We have a luxurious dinner at the resort, with an entree of crocodile, emu and camel.
The next morning we make a decision. Instead of riding on to Redbank to get a closer look at Mt Sonder, we shell out for a 30 minute helicopter flight over Ormiston Gorge and Mt Sonder, and get a look from above at the three caterpillars stretching their way for a hundred or so kilometres across the rusty dirt and spinifex. The recent rains have got the place looking very green, casting doubt on its semi-arid nature.

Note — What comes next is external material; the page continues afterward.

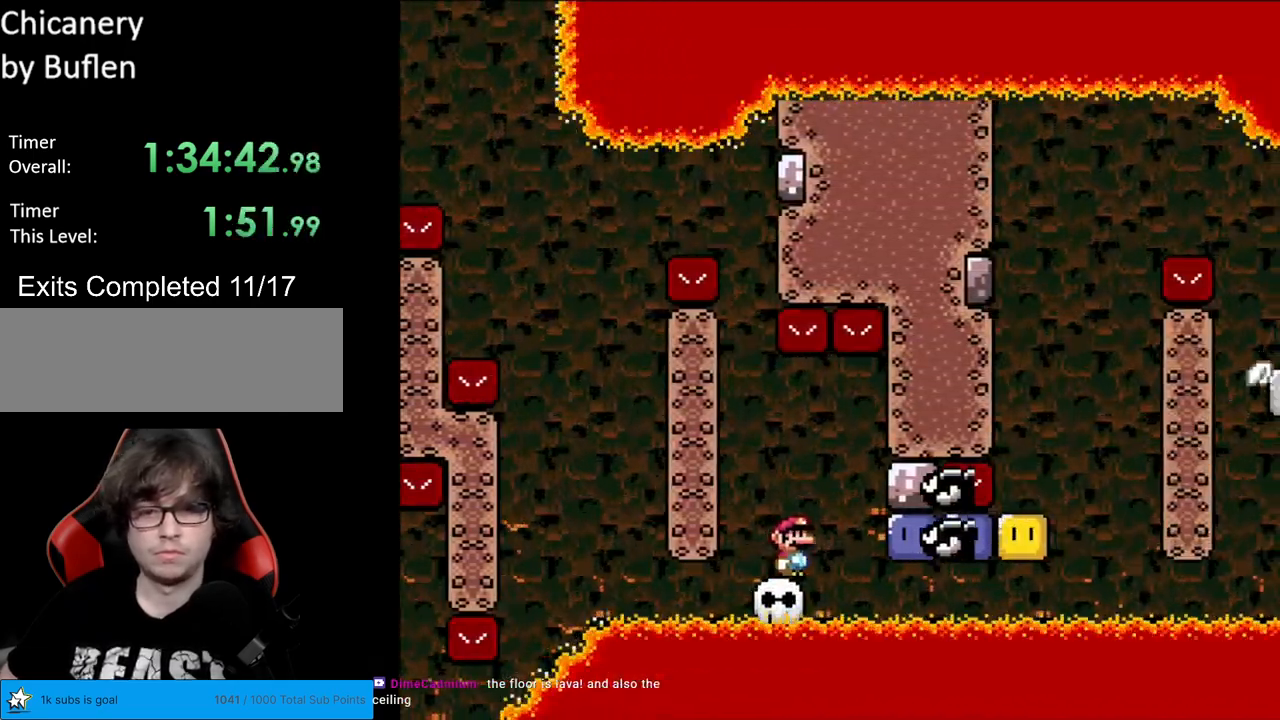
{"buttons": ["Y", "DPAD_LEFT"], "events": [[50, "B", "down"], [133, "B", "up"], [167, "DPAD_RIGHT", "down"], [200, "B", "down"], [317, "B", "up"], [417, "DPAD_RIGHT", "up"], [433, "DPAD_LEFT", "down"]]}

This was the first time either of us had been in a helicopter, and after the initial unnatural-ness of the takeoff, where you feel like you do if you go over the handlebars, you soon get used to being a flying thing. The copter pilot was curious why were were so quiet, but we were just in awe of the scenery, mesmerising from the ground, gobsmacking from the air.
After the flight we are buzzing. We hang around another hour at Glen Helen resort and feed on camel burgers. Finally we ride off after filling our bottles with rainwater. That night we camp near an abandoned chalet, passing some Larapinta hikers on the way.
Next morning we head into Serpentine Gorge, and walk some of the way up the lookout walk. I grab another litre of water from the Larapinta hikers shelter there. The days are so warm. Ellery Big Creek we ride the rough track in. At the cattle grid I'm waiting for ages for a 4WD driver to slowly pass, apparently afraid his wheels are going to fall off. As I pass him he yells out "rough track". It's smoother than the track into Serpentine Gorge and I've seen a lot worse. I'm having fun on a mountain bike with 2 inch wheels and hardly any gear on my bike, and I feel I can be a lot less cautious about killing spokes when I'm only riding a few days.
We camp that night up a powerline track near a creepy wreck of a old falcon amongst the twittering birds in the witchetty bush.
Riding back into town, we enjoy the Simpson's Gorge bike track again in the other direction. I took a little hand-held video of what it looks like.
Simpson's Gap bike track, Larapinta (Alice Springs) from Maree BikeTourOz on Vimeo.
In the middle of a vacant allotment smack in the middle of Alice Springs there is this massive, lonely, rogue Boab tree. We visit it but it has no signs of nuts and is fully leaved. I wonder how it got to be there, it seems a long way from home. I makes me miss further north, in the Savannah. I'll be back again.